Der Bad Rodacher Ehrenbürger Klaus Habermaaß brachte vor einigen Jahren einen kulturellen Stein ins Rollen. In der Kernstadt ließ er an historischen Gebäuden Informationstafeln anbringen, die über die Geschichte der Häuser informierten. Die Stadt griff die Idee auf und brachte weitere Glastafeln mit dem Ziel an, auch an bemerkenswerte Persönlichkeiten zu erinnern.

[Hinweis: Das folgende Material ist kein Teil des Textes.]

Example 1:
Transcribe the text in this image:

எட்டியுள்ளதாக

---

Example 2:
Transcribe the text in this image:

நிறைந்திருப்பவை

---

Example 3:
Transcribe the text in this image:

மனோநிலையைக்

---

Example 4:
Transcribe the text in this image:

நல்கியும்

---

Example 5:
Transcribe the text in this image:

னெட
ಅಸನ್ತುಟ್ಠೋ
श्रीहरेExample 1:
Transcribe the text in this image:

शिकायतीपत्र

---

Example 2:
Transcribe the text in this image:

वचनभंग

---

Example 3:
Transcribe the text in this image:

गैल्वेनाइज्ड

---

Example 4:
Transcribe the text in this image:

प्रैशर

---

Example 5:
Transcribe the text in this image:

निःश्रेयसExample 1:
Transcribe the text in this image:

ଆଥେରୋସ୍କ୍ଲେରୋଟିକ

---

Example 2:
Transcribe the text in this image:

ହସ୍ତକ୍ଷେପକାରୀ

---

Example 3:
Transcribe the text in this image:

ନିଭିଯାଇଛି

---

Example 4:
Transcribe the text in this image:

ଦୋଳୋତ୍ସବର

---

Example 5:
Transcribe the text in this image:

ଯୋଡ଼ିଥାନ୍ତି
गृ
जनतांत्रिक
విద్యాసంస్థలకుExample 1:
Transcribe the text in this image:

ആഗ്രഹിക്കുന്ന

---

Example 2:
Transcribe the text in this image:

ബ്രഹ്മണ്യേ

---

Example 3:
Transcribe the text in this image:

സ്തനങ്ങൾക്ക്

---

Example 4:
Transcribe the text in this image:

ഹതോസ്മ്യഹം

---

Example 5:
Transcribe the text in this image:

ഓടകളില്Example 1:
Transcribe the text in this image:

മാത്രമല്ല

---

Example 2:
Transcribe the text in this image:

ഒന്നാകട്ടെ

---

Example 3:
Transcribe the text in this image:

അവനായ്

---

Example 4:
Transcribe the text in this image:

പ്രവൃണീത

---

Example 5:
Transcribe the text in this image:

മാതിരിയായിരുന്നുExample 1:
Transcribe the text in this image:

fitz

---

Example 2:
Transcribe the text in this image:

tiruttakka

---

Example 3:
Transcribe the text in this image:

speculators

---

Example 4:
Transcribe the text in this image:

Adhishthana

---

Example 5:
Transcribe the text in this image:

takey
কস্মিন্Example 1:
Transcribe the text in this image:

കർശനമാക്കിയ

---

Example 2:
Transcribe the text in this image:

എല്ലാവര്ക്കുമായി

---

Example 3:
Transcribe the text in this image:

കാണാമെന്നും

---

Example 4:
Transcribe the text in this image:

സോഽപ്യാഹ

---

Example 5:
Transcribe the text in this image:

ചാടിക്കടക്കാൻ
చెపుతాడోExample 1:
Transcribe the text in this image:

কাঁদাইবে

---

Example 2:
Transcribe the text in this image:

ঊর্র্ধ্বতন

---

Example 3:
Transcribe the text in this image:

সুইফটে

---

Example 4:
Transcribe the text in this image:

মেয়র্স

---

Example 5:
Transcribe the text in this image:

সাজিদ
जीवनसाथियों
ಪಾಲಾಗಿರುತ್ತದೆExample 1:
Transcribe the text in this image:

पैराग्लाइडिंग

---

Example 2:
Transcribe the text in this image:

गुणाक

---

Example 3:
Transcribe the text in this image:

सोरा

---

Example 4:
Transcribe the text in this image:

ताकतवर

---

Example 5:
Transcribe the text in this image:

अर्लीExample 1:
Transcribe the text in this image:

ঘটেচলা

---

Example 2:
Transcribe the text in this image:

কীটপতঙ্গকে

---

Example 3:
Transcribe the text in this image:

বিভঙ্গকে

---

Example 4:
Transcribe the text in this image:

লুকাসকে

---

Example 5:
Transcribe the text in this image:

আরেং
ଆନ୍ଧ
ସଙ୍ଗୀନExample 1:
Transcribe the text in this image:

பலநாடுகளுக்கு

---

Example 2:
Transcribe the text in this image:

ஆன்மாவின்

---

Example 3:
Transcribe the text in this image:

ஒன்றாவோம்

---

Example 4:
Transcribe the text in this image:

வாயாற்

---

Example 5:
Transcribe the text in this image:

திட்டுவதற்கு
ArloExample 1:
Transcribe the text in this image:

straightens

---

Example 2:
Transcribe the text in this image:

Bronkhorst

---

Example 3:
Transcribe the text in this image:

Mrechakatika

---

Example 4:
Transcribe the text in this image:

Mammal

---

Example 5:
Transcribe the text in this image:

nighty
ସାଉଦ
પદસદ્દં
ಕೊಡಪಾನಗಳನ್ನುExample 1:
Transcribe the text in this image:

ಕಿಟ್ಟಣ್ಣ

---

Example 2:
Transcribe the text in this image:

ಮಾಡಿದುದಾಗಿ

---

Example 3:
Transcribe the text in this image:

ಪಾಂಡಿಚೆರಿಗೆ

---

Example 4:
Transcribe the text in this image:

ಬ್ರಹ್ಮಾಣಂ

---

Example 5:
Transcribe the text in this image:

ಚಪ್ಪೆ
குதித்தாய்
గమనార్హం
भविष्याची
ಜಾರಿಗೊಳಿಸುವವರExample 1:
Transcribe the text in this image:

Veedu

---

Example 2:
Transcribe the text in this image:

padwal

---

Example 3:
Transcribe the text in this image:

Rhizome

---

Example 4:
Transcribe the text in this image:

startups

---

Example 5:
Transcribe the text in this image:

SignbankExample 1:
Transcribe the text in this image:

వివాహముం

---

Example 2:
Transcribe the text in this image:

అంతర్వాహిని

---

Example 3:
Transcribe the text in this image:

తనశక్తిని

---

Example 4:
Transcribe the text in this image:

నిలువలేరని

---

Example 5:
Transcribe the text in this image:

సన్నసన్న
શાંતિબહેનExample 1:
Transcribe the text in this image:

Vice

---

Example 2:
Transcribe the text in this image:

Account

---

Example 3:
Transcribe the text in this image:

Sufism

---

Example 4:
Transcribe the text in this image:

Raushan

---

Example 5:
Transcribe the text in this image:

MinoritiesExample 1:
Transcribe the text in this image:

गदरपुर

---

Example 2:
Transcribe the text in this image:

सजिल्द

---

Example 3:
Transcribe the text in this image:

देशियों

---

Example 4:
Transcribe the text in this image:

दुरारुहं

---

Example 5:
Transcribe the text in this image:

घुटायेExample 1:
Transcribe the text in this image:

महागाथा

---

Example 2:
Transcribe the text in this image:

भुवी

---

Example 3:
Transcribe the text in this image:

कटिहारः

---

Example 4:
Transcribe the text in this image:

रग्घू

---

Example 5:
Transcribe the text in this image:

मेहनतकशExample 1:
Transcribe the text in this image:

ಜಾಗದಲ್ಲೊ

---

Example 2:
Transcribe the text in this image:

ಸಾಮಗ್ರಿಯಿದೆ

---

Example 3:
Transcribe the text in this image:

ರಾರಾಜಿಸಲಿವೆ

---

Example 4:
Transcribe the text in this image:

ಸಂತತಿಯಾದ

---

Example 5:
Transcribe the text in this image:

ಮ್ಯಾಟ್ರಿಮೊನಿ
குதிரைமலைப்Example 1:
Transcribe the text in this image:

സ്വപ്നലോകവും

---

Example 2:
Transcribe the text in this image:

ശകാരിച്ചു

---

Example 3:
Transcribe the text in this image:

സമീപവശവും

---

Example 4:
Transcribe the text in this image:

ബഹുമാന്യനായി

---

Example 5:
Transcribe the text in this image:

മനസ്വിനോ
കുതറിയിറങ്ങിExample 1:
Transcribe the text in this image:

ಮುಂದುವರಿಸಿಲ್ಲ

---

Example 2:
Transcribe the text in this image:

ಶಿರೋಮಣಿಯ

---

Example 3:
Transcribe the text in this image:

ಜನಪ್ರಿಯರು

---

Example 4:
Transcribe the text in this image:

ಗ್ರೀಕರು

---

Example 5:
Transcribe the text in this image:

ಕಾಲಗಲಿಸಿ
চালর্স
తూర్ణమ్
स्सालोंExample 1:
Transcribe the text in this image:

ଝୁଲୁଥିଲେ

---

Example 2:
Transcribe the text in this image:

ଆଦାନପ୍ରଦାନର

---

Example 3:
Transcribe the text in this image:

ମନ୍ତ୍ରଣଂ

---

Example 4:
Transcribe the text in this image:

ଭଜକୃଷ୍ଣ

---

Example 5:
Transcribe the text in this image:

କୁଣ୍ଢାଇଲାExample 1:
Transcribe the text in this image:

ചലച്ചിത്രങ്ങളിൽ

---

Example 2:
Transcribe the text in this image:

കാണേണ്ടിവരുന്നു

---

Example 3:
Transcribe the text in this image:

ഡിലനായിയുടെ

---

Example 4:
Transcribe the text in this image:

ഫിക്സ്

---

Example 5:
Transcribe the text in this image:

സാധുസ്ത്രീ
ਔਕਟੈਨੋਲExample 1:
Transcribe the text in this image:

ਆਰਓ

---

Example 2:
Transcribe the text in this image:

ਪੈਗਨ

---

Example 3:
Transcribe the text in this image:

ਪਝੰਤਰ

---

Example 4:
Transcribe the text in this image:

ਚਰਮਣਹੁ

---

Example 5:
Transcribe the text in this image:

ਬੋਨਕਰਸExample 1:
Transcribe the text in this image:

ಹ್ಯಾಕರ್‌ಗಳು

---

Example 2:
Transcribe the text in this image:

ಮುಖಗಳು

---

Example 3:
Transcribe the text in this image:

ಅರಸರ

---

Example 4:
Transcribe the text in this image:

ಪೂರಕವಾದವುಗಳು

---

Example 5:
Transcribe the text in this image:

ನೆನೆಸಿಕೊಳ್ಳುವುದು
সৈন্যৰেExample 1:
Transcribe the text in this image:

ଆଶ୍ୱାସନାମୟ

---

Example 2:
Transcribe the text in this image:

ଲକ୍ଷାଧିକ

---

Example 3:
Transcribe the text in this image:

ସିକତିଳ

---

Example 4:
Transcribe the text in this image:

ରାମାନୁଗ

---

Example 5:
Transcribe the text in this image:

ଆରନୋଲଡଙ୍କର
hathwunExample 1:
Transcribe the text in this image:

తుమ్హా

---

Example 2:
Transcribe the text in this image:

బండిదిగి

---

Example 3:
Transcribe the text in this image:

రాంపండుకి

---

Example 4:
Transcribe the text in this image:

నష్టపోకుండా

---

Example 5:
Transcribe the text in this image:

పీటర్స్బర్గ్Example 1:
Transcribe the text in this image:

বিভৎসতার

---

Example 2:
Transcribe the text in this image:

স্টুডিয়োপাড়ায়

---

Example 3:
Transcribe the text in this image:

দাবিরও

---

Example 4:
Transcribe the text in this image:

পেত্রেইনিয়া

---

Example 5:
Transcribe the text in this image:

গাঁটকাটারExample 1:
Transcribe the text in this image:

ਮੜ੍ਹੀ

Nachdem die Innenstadt gut versorgt war, keimte in Bürgermeister Tobias Ehrlicher (SPD) die Idee, ähnliche Tafeln für die 14 Stadtteile zu gestalten. Vielen Menschen sind die Orte rund um Bad Rodach durchaus ein Begriff, aber nicht unbedingt deren Geschichte. Um interessante Fakten zu sammeln, wurden Stadtratsmitglieder, Ortssprecher und engagierte Bürger angeschrieben und um Bild-/Textmaterial gebeten. Auf Steffi Kowol (Stadtmarketing) kam dann die Aufgabe zu, das Material zu sichten und zu sortieren und mit der Druckerei das Layout zu gestalten. "Dies war meine erste Aufgabe, die ich hier übernommen habe", erinnert sich Steffi Kowol.

Für jeden Stadtteil plus Besonderheiten

Es entstanden insgesamt 14 Glastafeln, zehn davon für die Bad Rodacher Stadtteile Breitenau, Elsa, Gauerstadt, Lempertshausen, Mährenhausen, Oettingshausen, Roßfeld, Rudelsdorf und Sülzfeld. Zwei Tafeln berichten über die besondere Sportart des Eisstockschießens in Grattstadt und über das Bad Rodacher Waldbad. Eine zweigeteilte Tafel erläutert die Bedeutung und Geschichte des Haines der Gartenbauer auf dem Weg zur ThermeNatur.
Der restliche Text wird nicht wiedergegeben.